Mr L'Estrange said that all the company's assets were up for review if they were not economically viable.
He said that the company needed a timber allocation of between 450,000 to 600,000 cubic metres to operate the former Forest Enterprises Australia mill at Bell Bay efficiently and competitively
The softwood timber allocation attached to the former FEA mill that Gunns acquired with its $48 million purchase was 290,000 cubic metres.
Gunns closes its last Scottsdale sawmill today to concentrate its operations at the more modern Bell Bay facility.
It has said that there will be jobs for at least 50 of the Scottsdale workers on the premise that the new mill would run two shifts to process the logs from both the old Scottsdale mill and the Bell Bay allocation.
"There might not be a mill there in the near future if we can't get the allocation," Mr L'Estrange said.
The 135-year-old Tasmanian company's continued presence in the state was tied inextricably with the proposed pulp mill, Mr L'Estrange said.
"Without the pulp mill, I don't think its (Gunns') presence would be a significant one," he said.
"We know where the business is going - there are a whole range of options available but we know that the pulp mill is the (viable) project for the company.
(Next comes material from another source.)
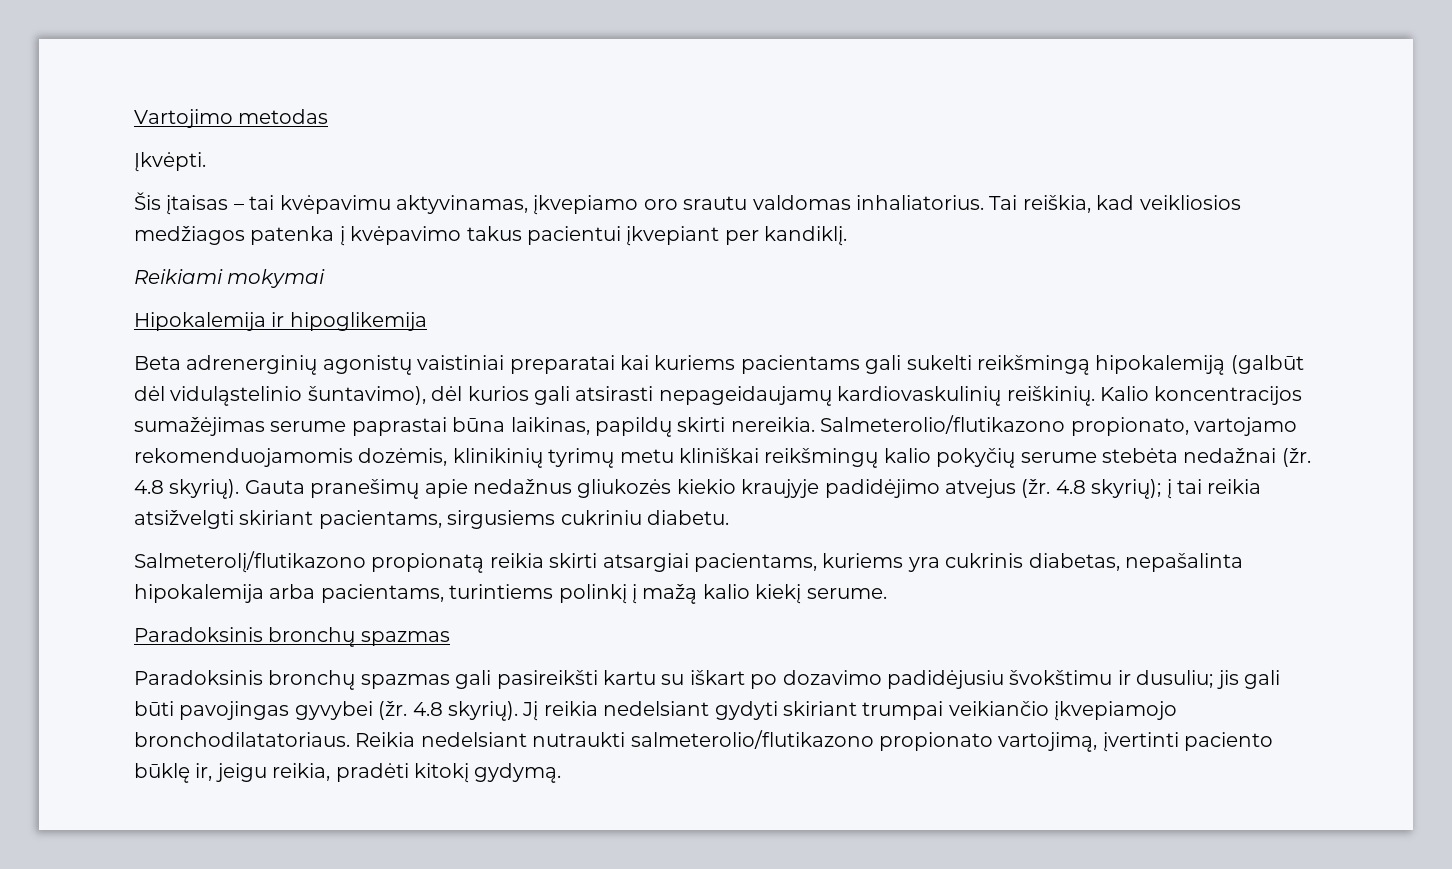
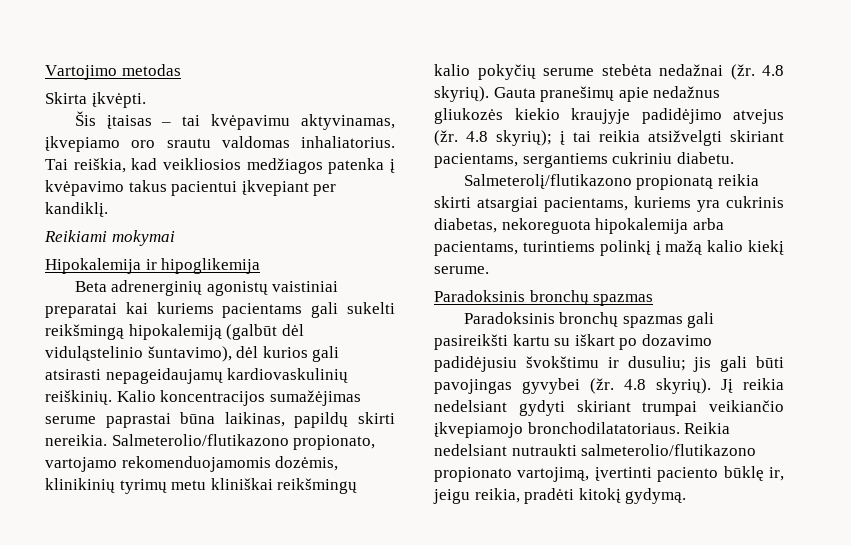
[134,152,206,172] Įkvėpti. -> [45,92,146,108] Skirta įkvėpti.
[447,510,556,529] sirgusiems -> [522,153,608,168] sergantiems
[1124,553,1243,572] nepašalinta -> [501,218,591,234] nekoreguota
That is what we are focused on."
Mr L'Estrange said that the company had been negotiating with Forestry Tasmania for several weeks over the future of the timber allocation from its Scottsdale sawmill.
He said that Scottsdale had been "decimated" by poor timber allocation policy a few years ago and he hoped for a better result this time.
Mr L'Estrange said that Gunns was still talking with two financiers over funding for the pulp mill project.
The company has only four months to lock in finance and make a substantial start on construction before state construction permits for the mill expire in August.
He said that the two potential financiers were not associated in any way.
There had been market speculation that a Finnish company with interests in China might have been in talks with Gunns.
Gunns was granted the last federal environmental permits for the pulp mill on March 10.
Mr L'Estrange said since then he had been trying to further the project while managing the business through a difficult transition.
"It's been difficult for our people, it's been uncertain for them," he said.
"There has been a lot of conflict with the Tasmanian forest agreement."
The timber company was maintaining cash flow with revenue from sawmill operations and from its plantation management business, Mr L'Estrange said.
He still expected the company to feel the effects of the Japanese earthquake and tsunami, although Gunns did not deal directly with the mills shut by the disaster.
"We're still assessing what those effects might be as Japan is still assessing," he said.
He did not expect that the once lucrative Japanese woodchip market would recover.
"And people were saying that before the tsunami," he said.
"China will become more competitive than Japan and there is fibre around the world.
"The Chinese market is looking reasonably robust at the moment but changes can take place to that in hours not days or weeks."
Mr L'Estrange said that a decision had not yet been made on whether Gunns would keep its state sawmilling operations in the long- term. "We've said repeatedly that we would wait for the forestry agreement to be sorted out before we decide," he said.
The company had not made any new sales of surplus infrastructure in recent weeks, Mr L'Estrange said.
"That concerns me," he said.
"The issue is of a large value in incumbent assets on our balance sheets - there are too many structural, non- achieving assets."
When asked whether he would still be with Gunns in August - now a key pulp mill deadline - Mr L'Estrange replied: "Of course I will be."